One area that has been absent from discussion of home prices recently is the affordability factor. After hearing about how affordable home purchasing had become earlier in the year, the optimism on that front has waned. At the beginning of the year an article at CNN/Money by Nin-Hai Tseng quoted Moody’s Mark Zandi as part of what she wrote:
After declining during the depths of the latest recession, prices for rentals nationwide increased modestly by about 3% in 2010, partly driven by a record number of homeowners looking for new digs after foreclosing on their homes. In Moody’s latest list of rent ratios (which is the price of a typical home divided by the annual cost of renting that home) for 54 U.S. metropolitan areas, 39 fell into the ‘better to rent’ category — roughly the same level it’s been for the past year.
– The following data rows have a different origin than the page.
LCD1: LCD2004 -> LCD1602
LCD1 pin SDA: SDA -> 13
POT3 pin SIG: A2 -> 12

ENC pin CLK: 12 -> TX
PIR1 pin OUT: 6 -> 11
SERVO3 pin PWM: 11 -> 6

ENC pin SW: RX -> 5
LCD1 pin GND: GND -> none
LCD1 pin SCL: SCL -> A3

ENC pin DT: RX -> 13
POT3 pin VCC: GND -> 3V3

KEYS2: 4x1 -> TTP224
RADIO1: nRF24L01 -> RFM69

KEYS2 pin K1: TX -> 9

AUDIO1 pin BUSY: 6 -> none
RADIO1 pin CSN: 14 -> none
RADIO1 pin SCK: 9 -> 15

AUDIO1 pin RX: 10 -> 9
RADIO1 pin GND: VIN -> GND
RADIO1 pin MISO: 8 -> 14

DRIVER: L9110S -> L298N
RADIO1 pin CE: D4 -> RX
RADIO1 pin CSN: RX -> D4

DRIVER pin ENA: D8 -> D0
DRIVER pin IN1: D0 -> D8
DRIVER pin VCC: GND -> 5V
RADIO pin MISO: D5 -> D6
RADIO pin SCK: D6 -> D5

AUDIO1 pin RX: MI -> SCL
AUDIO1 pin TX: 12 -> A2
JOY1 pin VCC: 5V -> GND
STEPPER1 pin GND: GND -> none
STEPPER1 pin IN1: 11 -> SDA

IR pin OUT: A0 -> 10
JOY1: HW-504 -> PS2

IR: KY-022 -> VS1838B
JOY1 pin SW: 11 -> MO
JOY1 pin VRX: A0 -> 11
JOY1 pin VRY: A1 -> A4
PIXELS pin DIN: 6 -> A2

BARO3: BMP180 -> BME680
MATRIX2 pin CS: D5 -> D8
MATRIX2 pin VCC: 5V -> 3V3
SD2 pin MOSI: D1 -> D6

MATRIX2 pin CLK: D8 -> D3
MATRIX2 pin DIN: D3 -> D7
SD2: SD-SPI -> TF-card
But that may finally be about to change. Moody’s chief economist Mark Zandi expects the trend to reverse this year in many major cities. This would be a positive development, as a healthy housing market typically puts renting and owning at more equal footing.
“By mid 2011 and certainly by end of 2011, buying will be superior to renting in most parts of the country,” Zandi says.
A few factors will be at play. For one, home prices are expected to fall further, with some economists expecting a 15% to 30% drop this year. This might be bad news for household finances and current homeowners fearing that their most prized asset stands to lose more in value. On the flip side, this makes homes more affordable and might finally spur more home sales, especially at a time when the rate of home construction has been the lowest since before the Second World War.
It turns out that home prices have declined of the order of 3% in 2011, not up to 30% suggested just eleven months ago. It is still much more beneficial on a cost basis to rent (national average C-S Comp 20) than to buy, as shown in the graph from Calculated Risk.